Message Bridge creates a communication between a website and a browser. It sends and receives messages that conform to our Messaging standard (eg: it's not a new format!)

This feature requires the following to be serialized into $USER_PREFERENCES$.

  • "messageSecret": "<some uuid>"

Without this, the bridge will refuse to be installed.

Example:

{
"...": "...",
"messageSecret": ""
}

Using the method of your choice, generate a remote config file that has the bridge feature enabled + some feature & domain combinations.

For example, to enable aiChat on duckduckgo.com domains - you would place the following override in the relevant platform file. This is how the per-domain restrictions are enforced in the JavaScript layer.

{
"features": {
"...": "...",
"messageBridge": {
"state": "enabled",
"settings": {
"aiChat": "disabled",
"domains": [
{
"domain": "duckduckgo.com",
"patchSettings": [
{
"op": "replace",
"path": "/aiChat",
"value": "enabled"
}
]
}
]
}
}
}
}

NOTE: Native platforms should continue to verify the sending domain when any messages are received.

In a domain where the bridge is enabled, the following API becomes available to the page.

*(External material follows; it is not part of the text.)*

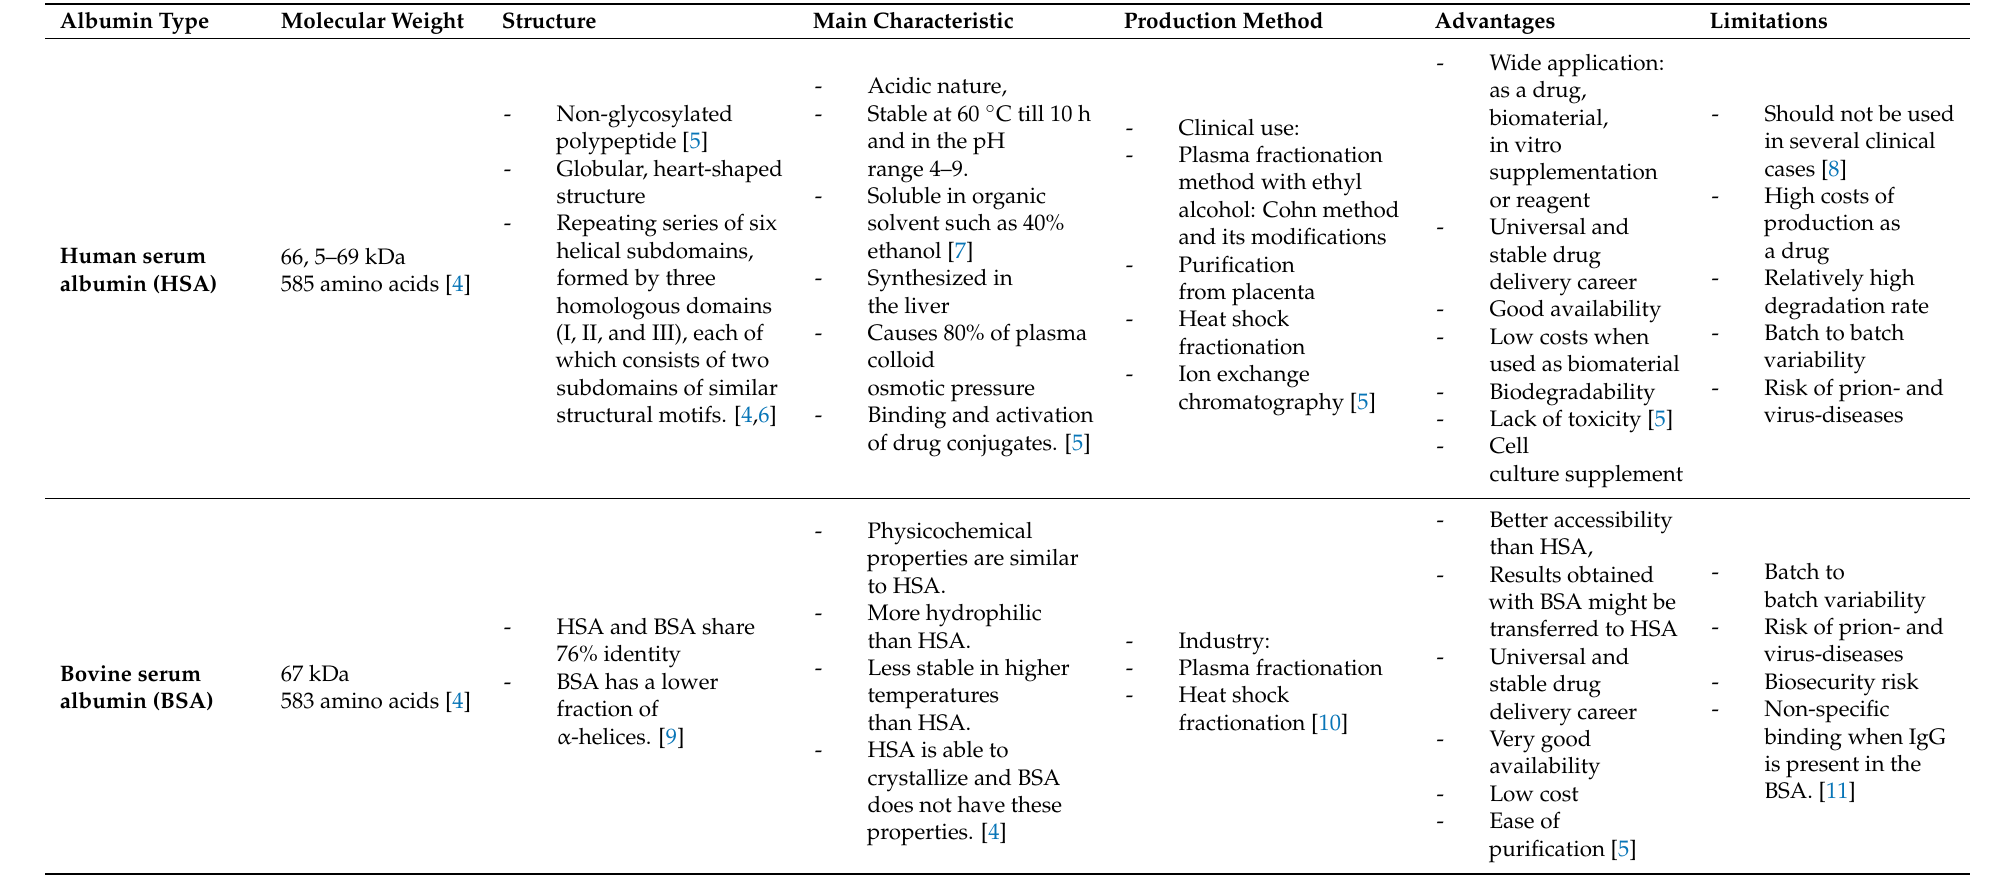
Table 1. Different albumin types and their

const bridge = navigator.duckduckgo?.createMessageBridge?.('exampleFeature');
bridge.notify('pixel');

That notify ^ call will result in a "NotificationMessage" being sent to the 'native' layer.

{
"context": "contentScopeScriptsIsolated",
"featureName": "exampleFeature",
"method": "pixel"
}

Likewise with Requests and Subscriptions - as far as the 'native' side is concerned, they are handled with the same Messaging Schema types.